PRESS RELEASE
WASHINGTON, D.C. — Congressman Brian Higgins (NY-26) expressed great concern that President Trump’s rollback of United States policies with Cuba implemented under President Obama that opened up new opportunities for trade, tourism and business relationships between the two nations may hurt the United States economy and threaten the future of promising cancer research underway at Roswell Park Cancer Institute.
Higgins spoke out against the changed policy on the House Floor this week and sent a letter to the Treasury and Commerce Departments outlining the importance of protecting the unique relationship between Roswell Park Cancer Institute in Buffalo, New York and the Center of Molecular Immunology in Havana, Cuba.
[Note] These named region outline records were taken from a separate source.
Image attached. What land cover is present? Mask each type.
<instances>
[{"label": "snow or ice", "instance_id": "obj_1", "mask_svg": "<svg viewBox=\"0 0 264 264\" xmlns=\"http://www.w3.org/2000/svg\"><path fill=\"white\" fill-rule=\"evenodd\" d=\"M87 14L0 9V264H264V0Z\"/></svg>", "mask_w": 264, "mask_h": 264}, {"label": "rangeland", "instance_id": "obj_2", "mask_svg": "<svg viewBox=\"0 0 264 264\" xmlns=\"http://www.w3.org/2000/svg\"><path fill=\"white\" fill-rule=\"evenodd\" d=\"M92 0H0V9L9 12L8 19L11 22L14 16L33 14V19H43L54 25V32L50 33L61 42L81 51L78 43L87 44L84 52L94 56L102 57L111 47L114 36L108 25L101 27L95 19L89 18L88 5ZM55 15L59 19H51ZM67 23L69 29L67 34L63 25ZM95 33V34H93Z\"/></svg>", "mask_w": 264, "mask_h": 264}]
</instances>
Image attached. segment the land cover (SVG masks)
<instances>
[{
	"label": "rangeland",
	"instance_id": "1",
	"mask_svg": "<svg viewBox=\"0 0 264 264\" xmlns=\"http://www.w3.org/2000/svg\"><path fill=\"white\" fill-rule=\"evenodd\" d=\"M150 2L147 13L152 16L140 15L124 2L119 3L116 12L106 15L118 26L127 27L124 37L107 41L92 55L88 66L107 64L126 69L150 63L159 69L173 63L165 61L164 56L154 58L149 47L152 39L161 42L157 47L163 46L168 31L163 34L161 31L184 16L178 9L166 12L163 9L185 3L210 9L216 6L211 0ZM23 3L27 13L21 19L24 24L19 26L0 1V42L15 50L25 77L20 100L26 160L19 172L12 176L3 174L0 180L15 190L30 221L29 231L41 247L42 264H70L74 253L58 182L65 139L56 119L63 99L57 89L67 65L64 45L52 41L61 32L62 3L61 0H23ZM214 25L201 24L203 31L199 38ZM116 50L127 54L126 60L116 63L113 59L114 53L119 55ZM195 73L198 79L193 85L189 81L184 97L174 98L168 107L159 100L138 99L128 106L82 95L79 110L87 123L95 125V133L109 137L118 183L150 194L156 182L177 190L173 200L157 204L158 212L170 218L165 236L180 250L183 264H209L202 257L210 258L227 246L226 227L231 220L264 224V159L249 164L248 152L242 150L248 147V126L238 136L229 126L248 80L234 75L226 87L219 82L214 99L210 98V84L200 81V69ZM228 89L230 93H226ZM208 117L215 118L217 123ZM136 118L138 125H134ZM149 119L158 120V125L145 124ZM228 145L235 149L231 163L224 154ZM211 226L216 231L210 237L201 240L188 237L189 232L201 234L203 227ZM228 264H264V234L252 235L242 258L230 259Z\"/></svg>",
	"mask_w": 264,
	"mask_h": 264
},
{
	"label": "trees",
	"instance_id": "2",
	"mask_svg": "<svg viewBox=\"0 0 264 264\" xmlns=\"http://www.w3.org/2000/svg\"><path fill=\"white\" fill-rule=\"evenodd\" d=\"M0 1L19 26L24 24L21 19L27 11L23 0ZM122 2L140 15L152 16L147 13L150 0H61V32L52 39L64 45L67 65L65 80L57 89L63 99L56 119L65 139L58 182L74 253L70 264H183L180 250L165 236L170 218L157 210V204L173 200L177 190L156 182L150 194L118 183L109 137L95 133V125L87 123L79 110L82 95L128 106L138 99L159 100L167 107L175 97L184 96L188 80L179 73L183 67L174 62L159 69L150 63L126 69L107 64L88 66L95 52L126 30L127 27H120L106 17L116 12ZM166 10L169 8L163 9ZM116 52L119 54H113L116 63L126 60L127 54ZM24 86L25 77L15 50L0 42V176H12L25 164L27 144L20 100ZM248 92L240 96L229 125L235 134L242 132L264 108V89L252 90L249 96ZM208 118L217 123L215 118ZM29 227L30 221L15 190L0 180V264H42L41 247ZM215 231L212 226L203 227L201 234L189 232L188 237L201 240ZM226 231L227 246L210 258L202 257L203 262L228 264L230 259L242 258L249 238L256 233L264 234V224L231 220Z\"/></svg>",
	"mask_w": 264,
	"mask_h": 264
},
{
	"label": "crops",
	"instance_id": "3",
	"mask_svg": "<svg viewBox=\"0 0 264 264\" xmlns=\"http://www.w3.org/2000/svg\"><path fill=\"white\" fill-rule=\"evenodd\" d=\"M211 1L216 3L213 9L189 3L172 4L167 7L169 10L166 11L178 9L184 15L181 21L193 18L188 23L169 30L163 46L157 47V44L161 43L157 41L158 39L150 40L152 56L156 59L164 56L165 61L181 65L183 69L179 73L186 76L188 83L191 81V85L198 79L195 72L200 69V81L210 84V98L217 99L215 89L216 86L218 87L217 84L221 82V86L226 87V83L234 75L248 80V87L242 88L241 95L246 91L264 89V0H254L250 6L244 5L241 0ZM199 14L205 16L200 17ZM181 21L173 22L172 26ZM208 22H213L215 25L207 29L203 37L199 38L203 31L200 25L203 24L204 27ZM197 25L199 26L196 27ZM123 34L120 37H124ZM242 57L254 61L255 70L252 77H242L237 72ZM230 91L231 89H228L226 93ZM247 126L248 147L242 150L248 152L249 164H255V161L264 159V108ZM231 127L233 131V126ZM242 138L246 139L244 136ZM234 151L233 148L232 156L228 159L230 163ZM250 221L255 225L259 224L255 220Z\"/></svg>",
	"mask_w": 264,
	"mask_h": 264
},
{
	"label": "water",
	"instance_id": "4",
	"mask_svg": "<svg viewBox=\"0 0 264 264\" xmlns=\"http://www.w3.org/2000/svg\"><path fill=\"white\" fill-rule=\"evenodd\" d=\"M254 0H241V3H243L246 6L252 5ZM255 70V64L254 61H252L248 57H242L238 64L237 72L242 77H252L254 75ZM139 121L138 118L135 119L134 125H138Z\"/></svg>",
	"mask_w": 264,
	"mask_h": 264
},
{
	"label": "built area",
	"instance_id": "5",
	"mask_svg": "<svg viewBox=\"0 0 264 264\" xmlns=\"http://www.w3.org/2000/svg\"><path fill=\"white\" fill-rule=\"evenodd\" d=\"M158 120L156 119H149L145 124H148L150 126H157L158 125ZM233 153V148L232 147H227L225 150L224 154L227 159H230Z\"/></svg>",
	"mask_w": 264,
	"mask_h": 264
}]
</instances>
The partnership, only made possible after the previous Administration loosened restrictions for trade and investment in 2015, is allowing for a clinical trial, testing for the first time in the United States CIMAvax, a lung-cancer vaccine giving advanced lung cancer patients new hope in the fight for their lives.
According to the Department of the Treasury, changes will not take place until the Department’s Office of Foreign Assets Control (OFAC) issues new regulations consistent with the Administration’s executive order. Congressman Higgins is stressing that policy will need to be crafted in a way that carves out this relationship given its humanitarian mission; otherwise Roswell Park’s work with CIMAvax could be at risk.